Mid-way No Buy Challenge Update – Week 10

On Saturday E and I had a wonderful afternoon tea with Rach and her husband as a mid-way catch up for our 20 week No Buy Challenge (Yes, we’re already 10 weeks in!). We took the time to reflect on how the first half of the challenge had gone, my small discretions and temptations early on and Rach’s temptation that she managed to avoid in week 6.

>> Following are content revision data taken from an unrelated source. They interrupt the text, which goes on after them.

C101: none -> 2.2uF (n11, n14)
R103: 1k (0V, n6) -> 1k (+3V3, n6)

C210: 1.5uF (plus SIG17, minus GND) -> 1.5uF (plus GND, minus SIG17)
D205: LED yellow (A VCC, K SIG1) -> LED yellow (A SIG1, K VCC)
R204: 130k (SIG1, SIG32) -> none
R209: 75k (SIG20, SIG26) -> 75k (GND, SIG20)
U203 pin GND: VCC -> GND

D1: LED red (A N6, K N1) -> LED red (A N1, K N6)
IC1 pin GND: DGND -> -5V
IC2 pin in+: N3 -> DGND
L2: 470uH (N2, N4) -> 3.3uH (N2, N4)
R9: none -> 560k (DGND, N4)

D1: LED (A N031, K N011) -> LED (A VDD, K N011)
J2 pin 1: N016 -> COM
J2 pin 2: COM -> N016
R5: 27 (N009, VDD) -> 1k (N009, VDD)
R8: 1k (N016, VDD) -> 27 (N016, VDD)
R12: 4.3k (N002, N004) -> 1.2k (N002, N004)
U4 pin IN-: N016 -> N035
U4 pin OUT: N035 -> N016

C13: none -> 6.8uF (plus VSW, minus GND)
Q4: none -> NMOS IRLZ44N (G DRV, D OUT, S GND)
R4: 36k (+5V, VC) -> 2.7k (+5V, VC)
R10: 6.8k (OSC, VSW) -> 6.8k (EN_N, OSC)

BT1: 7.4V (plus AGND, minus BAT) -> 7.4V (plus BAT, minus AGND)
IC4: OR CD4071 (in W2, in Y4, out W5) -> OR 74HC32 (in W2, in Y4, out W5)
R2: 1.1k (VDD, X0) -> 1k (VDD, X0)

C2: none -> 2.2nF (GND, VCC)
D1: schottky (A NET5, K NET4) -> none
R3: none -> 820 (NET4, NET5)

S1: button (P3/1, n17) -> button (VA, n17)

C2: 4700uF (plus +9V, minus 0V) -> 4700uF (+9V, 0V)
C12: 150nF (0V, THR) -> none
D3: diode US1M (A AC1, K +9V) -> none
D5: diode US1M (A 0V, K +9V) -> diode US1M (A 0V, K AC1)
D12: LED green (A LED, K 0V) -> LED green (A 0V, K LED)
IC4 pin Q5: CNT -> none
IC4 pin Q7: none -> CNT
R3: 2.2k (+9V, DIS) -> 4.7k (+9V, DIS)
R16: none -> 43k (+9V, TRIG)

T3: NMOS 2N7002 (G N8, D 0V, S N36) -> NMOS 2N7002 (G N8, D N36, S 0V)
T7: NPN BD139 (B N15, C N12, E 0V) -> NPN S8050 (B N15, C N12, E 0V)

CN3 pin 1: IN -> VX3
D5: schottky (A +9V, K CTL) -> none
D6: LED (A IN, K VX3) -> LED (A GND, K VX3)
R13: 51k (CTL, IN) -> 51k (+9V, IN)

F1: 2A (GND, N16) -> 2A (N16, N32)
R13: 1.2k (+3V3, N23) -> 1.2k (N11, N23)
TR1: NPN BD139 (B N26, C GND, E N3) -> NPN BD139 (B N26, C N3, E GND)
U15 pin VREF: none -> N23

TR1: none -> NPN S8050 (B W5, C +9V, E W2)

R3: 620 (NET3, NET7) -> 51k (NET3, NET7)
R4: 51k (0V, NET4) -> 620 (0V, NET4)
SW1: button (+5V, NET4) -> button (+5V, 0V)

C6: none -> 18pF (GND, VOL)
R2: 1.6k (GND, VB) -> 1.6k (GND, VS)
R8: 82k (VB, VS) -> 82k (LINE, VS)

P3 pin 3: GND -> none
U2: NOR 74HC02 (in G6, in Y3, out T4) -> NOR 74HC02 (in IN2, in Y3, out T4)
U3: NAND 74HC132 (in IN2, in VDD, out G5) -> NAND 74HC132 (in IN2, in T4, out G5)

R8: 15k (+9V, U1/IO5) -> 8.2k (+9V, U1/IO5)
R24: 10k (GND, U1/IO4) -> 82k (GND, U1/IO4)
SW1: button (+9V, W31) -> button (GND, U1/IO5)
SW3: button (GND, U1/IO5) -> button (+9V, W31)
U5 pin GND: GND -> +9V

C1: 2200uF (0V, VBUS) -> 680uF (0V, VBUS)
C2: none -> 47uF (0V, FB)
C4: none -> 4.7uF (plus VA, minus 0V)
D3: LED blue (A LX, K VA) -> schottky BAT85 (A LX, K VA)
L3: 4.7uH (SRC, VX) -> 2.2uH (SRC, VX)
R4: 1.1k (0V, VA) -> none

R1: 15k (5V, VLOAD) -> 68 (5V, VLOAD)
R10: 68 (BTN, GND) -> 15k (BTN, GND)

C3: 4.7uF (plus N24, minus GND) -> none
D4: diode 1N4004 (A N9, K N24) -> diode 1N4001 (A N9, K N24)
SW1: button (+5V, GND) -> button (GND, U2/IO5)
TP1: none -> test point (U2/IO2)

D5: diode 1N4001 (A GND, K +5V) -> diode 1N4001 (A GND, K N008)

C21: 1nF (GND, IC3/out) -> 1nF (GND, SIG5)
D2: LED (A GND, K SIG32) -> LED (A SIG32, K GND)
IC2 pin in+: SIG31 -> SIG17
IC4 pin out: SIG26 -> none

We also considered the future, discussing whether this is something that would be ongoing for us or if we’d repeat the challenge in the future. For me the challenge has been relatively easy (I really don’t do that much shopping) where as it’s much more of a change for Rach. I’d probably continue (but more as a being mindful and intentional about things I buy then saying NO to all buying) and Rach straight out said no to continuing but would consider doing it again when they’re back from their trip (the reason she’s doing it this time).

10 Great Things about Me

Last week, while reading other blogs (something I try to do daily now) I came across a wonderful post on Chronic Rants that discussed how those of us with chronic illnesses can tend to focus on the negative impacts of our illnesses on our lives which impacts on our self esteem. She recommended that we should make a list of 10 great things about ourselves to counter the lowering of our self esteem…

Here’s mine:

  1. I’m optimistic. I always (or almost always) see the positive side of things and don’t let the negatives overwhelm me too much.
  2. I always have time for friends and family. Even if it’s just to listen to them and support them that way. This weekend was full of time for my friends. Afternoon tea with Rach on Saturday, lunch with another friend Sunday down the beach, and helping other friends with getting their house ready for rewiring in the evening (I sat and chat with V who’s expecting their second child in just over 4 weeks while E helped her husband with sealing everything they didn’t want dust to get into).
  3. I adapt well. Life has thrown me quite a few curve balls (chronic illness being a major one) and I’ve able to adapt my lifestyle so that it hasn’t impacted too badly on my mental health.
  4. I’m passionate.
  5. I live by my values. Over the years I’ve learnt to identify what’s important to me and (partially thanks to being able to slow my life due to my chronic illnesses) I do my best to prioritise these values, my family and friends, living sustainably and looking after my health being the most prominent of these.
  6. I love to learn.
  7. I love to help others.
  8. My friends and family love and support me in everything I do.
  9. I’m (mainly) a positive person.
  10. I’m unique!

I challenge you to make your own list of 10 Great Things about You. It does wonders for your self esteem.